Casse-tête chinois : critique en Amérique

Sandy Gillet | 27 juin 2017 - MAJ : 02/07/2018 13:46
Sandy Gillet | 27 juin 2017 - MAJ : 02/07/2018 13:46

En un peu plus d'une décennie, Cédric Klapisch a pondu six films. Deux oeuvres décriées (Paris et Ma part du gâteau), un polar oublié car déjà daté - Ni pour, ni contre (Bien au contraire) - et la dorénavant trilogie initiée en 2002 avec L'auberge espagnole. C'est grâce à celle-ci que le réalisateur du Péril jeune et de Chacun cherche son chat est donc arrivé à maintenir à flot une filmographie qui aurait pu prendre gravement l'eau. Une sorte de bouée de sauvetage en forme de phare symbolique qui l'a empêché de complètement dériver jusqu'ici. C'est au demeurant tout l'enjeu de son Casse-tête chinois. Klaspisch y puise-t-il l'inspiration de ses futures réalisations ou s'enferme-t-il définitivement dans un cinéma de la redite au plaisir certes immédiat mais dont l'intérêt et la force ne pourront aller qu'en s'amenuisant avec le temps ?

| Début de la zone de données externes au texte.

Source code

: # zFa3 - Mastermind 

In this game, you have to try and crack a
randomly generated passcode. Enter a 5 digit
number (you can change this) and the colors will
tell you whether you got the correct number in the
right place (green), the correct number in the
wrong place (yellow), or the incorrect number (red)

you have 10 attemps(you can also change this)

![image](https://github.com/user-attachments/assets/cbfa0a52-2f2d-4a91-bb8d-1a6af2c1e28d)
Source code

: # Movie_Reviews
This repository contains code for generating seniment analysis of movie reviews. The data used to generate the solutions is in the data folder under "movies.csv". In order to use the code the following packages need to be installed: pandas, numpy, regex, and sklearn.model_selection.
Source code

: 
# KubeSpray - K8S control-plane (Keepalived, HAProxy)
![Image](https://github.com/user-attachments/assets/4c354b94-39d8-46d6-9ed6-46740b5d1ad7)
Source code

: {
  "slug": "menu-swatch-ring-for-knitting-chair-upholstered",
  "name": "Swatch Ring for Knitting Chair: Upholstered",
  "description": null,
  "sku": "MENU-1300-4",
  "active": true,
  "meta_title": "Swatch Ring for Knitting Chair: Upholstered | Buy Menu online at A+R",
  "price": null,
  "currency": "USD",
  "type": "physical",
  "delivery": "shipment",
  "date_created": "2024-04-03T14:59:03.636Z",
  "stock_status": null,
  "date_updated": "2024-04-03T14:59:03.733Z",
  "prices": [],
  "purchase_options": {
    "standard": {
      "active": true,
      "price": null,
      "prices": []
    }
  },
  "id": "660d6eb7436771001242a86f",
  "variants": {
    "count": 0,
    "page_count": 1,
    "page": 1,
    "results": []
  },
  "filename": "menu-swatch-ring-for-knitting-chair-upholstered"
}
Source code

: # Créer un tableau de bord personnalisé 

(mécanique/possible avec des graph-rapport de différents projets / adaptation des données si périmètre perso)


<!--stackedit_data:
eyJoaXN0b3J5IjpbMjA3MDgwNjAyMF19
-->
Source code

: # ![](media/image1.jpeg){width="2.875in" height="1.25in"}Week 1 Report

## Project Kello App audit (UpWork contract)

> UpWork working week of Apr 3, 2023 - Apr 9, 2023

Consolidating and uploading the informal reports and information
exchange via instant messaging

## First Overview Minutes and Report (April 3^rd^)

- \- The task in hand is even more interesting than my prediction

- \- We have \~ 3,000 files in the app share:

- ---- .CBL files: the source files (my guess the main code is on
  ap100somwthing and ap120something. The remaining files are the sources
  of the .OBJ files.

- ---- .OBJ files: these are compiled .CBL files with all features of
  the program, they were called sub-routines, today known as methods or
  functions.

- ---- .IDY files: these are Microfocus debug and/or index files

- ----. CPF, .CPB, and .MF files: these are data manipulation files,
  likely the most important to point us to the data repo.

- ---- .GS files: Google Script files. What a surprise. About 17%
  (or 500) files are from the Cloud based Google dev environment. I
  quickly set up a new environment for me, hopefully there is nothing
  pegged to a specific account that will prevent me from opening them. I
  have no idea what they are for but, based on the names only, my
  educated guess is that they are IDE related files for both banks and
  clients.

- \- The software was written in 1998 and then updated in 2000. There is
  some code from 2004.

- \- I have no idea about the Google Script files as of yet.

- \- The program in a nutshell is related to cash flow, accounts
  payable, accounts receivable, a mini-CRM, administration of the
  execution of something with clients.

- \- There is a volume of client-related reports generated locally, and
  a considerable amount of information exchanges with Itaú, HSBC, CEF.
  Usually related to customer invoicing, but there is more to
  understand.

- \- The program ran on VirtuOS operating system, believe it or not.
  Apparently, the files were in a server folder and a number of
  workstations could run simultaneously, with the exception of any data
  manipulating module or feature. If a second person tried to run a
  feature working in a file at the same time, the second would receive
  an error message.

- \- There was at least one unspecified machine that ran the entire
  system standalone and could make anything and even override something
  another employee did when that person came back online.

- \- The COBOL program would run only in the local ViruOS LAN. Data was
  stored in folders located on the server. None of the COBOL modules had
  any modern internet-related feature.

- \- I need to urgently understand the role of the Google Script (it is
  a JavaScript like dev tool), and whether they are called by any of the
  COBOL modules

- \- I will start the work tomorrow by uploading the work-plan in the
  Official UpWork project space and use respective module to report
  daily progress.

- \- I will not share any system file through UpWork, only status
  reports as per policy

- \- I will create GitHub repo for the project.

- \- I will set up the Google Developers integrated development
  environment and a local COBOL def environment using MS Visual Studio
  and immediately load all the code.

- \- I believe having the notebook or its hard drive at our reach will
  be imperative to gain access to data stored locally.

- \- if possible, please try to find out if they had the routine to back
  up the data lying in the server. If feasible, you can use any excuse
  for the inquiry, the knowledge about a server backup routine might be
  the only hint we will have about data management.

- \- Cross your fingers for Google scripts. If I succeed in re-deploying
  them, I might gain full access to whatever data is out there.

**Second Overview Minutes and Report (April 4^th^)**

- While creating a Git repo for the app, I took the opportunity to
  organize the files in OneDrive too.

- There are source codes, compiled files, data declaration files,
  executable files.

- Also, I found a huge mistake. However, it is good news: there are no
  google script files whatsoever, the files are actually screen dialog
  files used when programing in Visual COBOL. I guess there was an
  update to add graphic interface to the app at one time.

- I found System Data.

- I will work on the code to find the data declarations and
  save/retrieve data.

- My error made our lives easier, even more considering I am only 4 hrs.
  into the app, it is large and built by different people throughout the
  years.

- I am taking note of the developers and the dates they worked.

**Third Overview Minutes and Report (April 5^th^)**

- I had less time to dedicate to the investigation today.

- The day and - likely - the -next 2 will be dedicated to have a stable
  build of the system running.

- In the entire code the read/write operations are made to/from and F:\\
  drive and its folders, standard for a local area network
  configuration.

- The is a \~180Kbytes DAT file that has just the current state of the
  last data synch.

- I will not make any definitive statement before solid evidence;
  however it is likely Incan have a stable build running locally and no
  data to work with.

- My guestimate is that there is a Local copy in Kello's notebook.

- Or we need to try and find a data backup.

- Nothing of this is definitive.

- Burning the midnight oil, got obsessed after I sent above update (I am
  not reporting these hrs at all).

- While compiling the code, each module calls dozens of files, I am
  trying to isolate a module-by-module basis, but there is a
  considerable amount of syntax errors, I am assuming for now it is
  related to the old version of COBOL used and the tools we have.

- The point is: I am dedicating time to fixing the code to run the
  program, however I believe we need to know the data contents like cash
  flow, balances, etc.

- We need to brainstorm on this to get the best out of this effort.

AROUND THE WORLD AROUND THE WORLD

C'est qu'à la revoyure, Les poupées russes a déjà pris un petit coup dans l'aile. Quelques réflexions à l'emporte pièce ici (C'est quand on part loin avec une fille que l'on sait si on est proche), deux ou trois effets de manche visuels accompagnés d'une bande son par trop branchouille là, en font en effet un produit issu de son temps sauvé in extremis aujourd'hui par ses acteurs et son « phrasé » si Klapischien que l'on avait découvert avec le toujours remarquable Rien du tout.

 

Roman Duris, toujours

 

On a donc un peu peur que Casse-tête chinois suive le même chemin à la différence toutefois que l'on est moins ici en présence d'un film purement chorale mais d'une volonté de faire sens au sein d'un récit plus ramassé et plus dense. De revenir en quelque sorte à ce qui avait fait le succès de L'Auberge espagnole où unité de temps et de lieu avaient une véritable signification. Un matelas scénaristique qui permet à Xavier (indéfectible Romain Duris) d'y faire dorénavant son nid dans un New-York plus que jamais cosmopolite qui lui ressemble tant.

 

Audrey Tautou

ENFIN ADULTE ?

On y retrouve quand même « ses » femmes entre Isabelle la lesbienne (Cécile de France sublime), l'ex futur Martine (Audrey Tautou) et Wendy l'ex tout court avec qui il a eu deux enfants (Kelly Reilly), Xavier se débat à nouveau avec ses démons, son complexe d'Œdipe et sa volonté perpétuelle d'en découdre avec sa vie. S'il y a certes un côté « que sont-ils devenus » dans cette fable urbaine et bobo, Cédric Klapisch y insuffle surtout et à l'évidence une partie de soi qui était certes présent dans les deux premiers volets mais pas d'une manière aussi frontale. Le propos y est d'ailleurs moins doux-amer, moins nostalgique, moins « futile ».

Au contraire, on sent de la dureté. Comme si enfin le personnage de Xavier était sorti de son état d'adulescence et prenait conscience de sa trajectoire sans pour autant abandonner ce qui faisait son identité un peu en marge. Klapisch en profite aussi pour délaisser certaines facilités numériques dans sa mise en scène pour se rapprocher encore plus de ses personnages.

 

 

Il y a vers les trois-quarts du film toute une séquence entre Xavier et son père qui vient lui rendre visite. New-York devient alors le témoin réceptacle d'une filiation toujours en devenir mais qui ne demande qu'à enfin s'épanouir. Klapisch met alors en scène le spectacle de générations qui ne se comprennent pas toujours mais dont les liens inébranlables et profonds permettent d'envisager l'avenir d'une manière enfin plus sereine. Si Klapisch y croit réellement, alors nous avons déjà moins de doutes pour la suite de sa filmo.

 

 

Résumé

Casse-tête chinois aurait pu être le film dispensable de trop, il est au contraire le juste aboutissement d'une trajectoire amorcée il a deux films de cela.